----- Working data -----

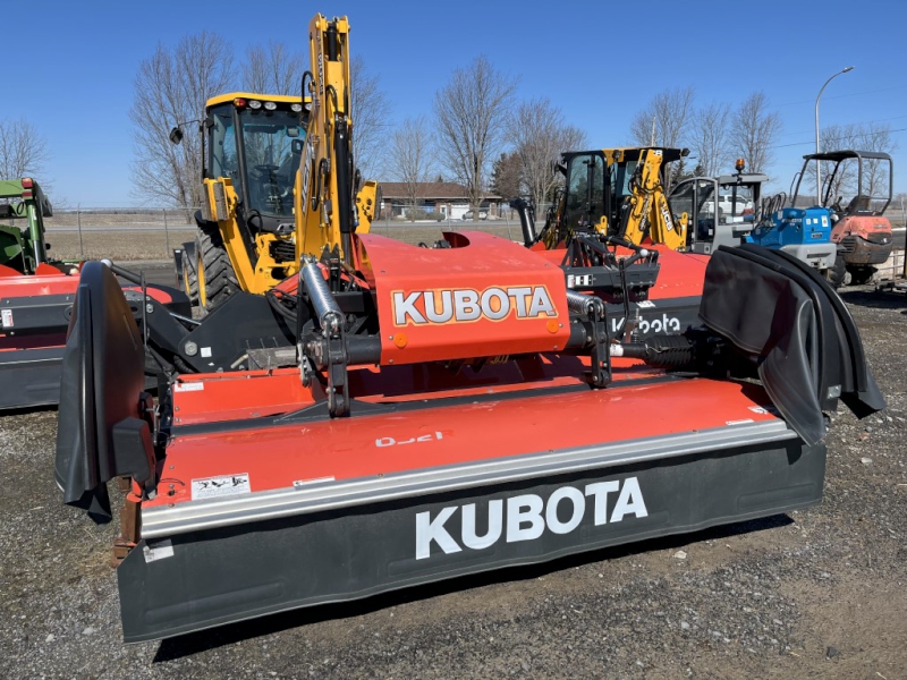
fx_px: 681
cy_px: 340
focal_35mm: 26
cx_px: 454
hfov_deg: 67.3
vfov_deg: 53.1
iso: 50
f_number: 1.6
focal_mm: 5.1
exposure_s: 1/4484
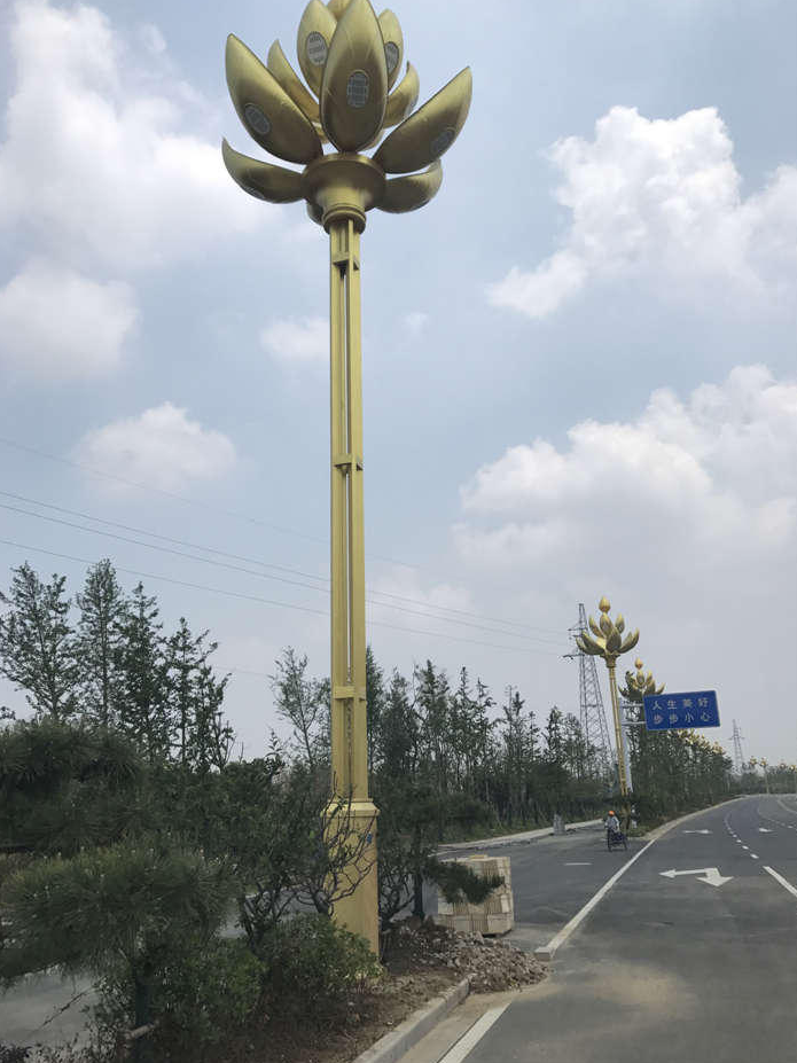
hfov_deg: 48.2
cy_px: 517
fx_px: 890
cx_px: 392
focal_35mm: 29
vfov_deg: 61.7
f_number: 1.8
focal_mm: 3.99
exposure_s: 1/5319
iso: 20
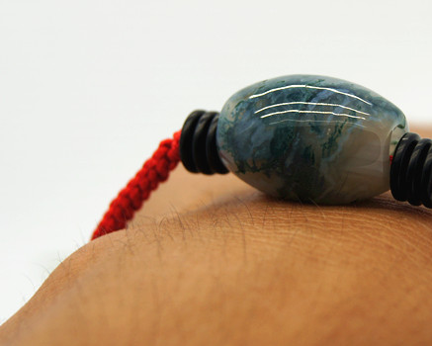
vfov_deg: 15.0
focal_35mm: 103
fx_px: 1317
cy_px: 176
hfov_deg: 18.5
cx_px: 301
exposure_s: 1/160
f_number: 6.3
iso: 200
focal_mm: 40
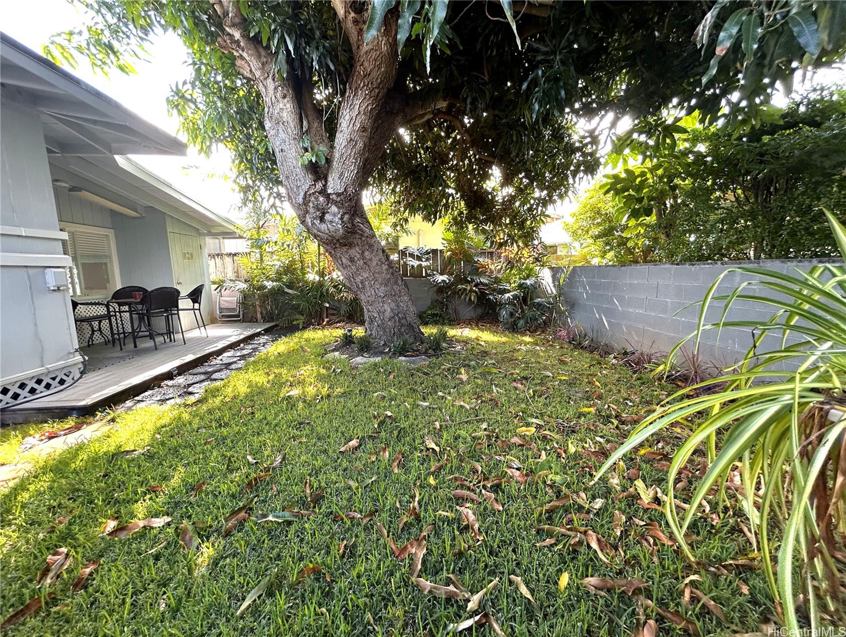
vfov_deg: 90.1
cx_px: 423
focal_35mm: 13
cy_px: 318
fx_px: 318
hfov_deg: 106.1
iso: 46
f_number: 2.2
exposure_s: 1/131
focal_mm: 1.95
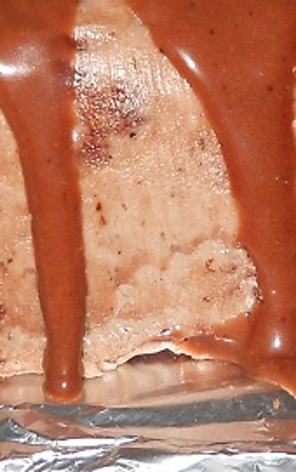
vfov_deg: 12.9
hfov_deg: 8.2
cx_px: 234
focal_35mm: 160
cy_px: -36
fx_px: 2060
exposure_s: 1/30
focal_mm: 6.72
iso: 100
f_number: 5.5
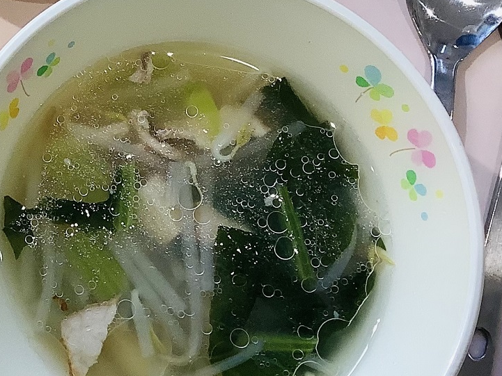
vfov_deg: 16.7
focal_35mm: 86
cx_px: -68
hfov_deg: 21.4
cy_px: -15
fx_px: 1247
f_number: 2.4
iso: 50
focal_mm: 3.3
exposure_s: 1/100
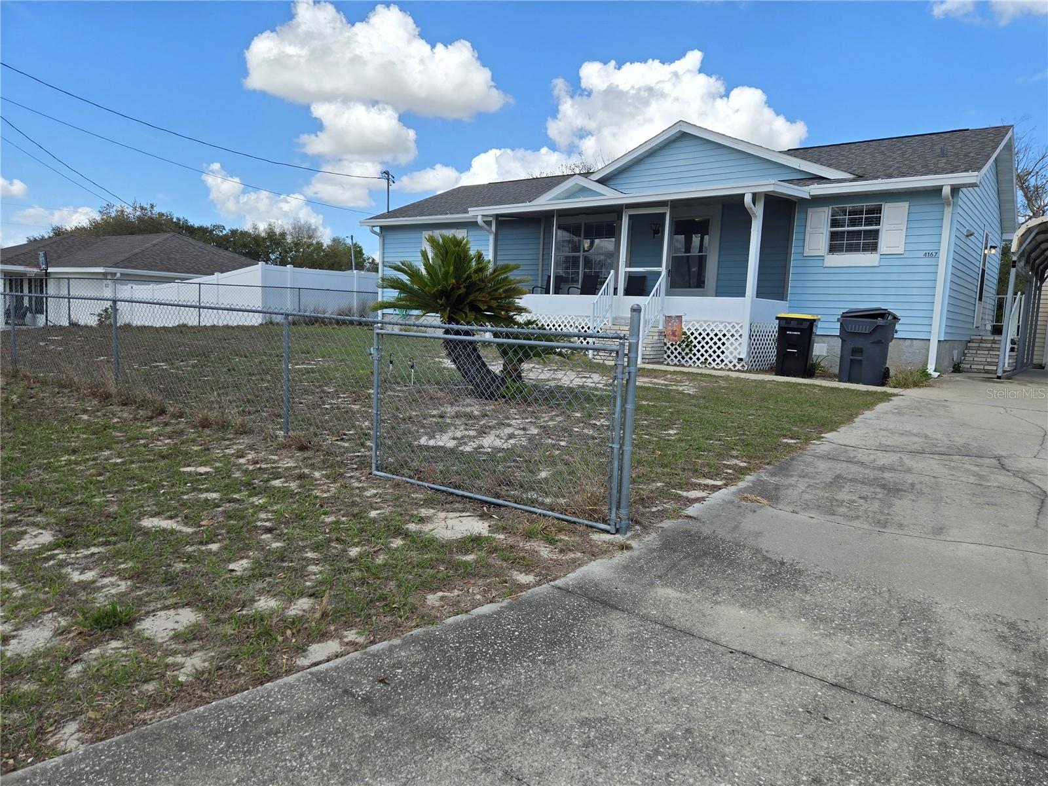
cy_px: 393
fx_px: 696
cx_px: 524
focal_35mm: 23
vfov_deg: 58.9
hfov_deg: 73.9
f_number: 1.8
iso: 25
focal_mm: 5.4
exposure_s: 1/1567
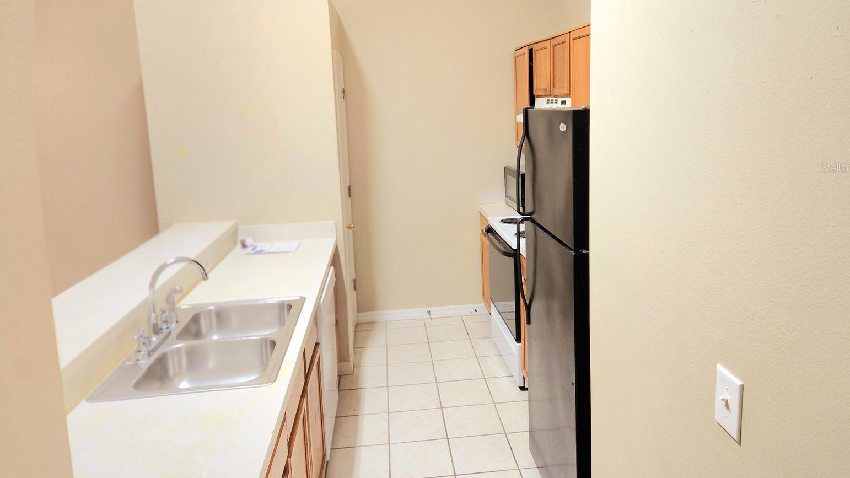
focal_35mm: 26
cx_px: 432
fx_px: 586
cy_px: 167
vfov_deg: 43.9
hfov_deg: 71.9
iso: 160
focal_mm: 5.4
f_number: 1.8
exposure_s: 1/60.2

-----

About this task =>
Please print the entries above exactly. Skip every picture.

Task answer =>
fx_px: 681
cy_px: 340
focal_35mm: 26
cx_px: 454
hfov_deg: 67.3
vfov_deg: 53.1
iso: 50
f_number: 1.6
focal_mm: 5.1
exposure_s: 1/4484
hfov_deg: 48.2
cy_px: 517
fx_px: 890
cx_px: 392
focal_35mm: 29
vfov_deg: 61.7
f_number: 1.8
focal_mm: 3.99
exposure_s: 1/5319
iso: 20
vfov_deg: 15.0
focal_35mm: 103
fx_px: 1317
cy_px: 176
hfov_deg: 18.5
cx_px: 301
exposure_s: 1/160
f_number: 6.3
iso: 200
focal_mm: 40
vfov_deg: 90.1
cx_px: 423
focal_35mm: 13
cy_px: 318
fx_px: 318
hfov_deg: 106.1
iso: 46
f_number: 2.2
exposure_s: 1/131
focal_mm: 1.95
vfov_deg: 12.9
hfov_deg: 8.2
cx_px: 234
focal_35mm: 160
cy_px: -36
fx_px: 2060
exposure_s: 1/30
focal_mm: 6.72
iso: 100
f_number: 5.5
vfov_deg: 16.7
focal_35mm: 86
cx_px: -68
hfov_deg: 21.4
cy_px: -15
fx_px: 1247
f_number: 2.4
iso: 50
focal_mm: 3.3
exposure_s: 1/100
cy_px: 393
fx_px: 696
cx_px: 524
focal_35mm: 23
vfov_deg: 58.9
hfov_deg: 73.9
f_number: 1.8
iso: 25
focal_mm: 5.4
exposure_s: 1/1567
focal_35mm: 26
cx_px: 432
fx_px: 586
cy_px: 167
vfov_deg: 43.9
hfov_deg: 71.9
iso: 160
focal_mm: 5.4
f_number: 1.8
exposure_s: 1/60.2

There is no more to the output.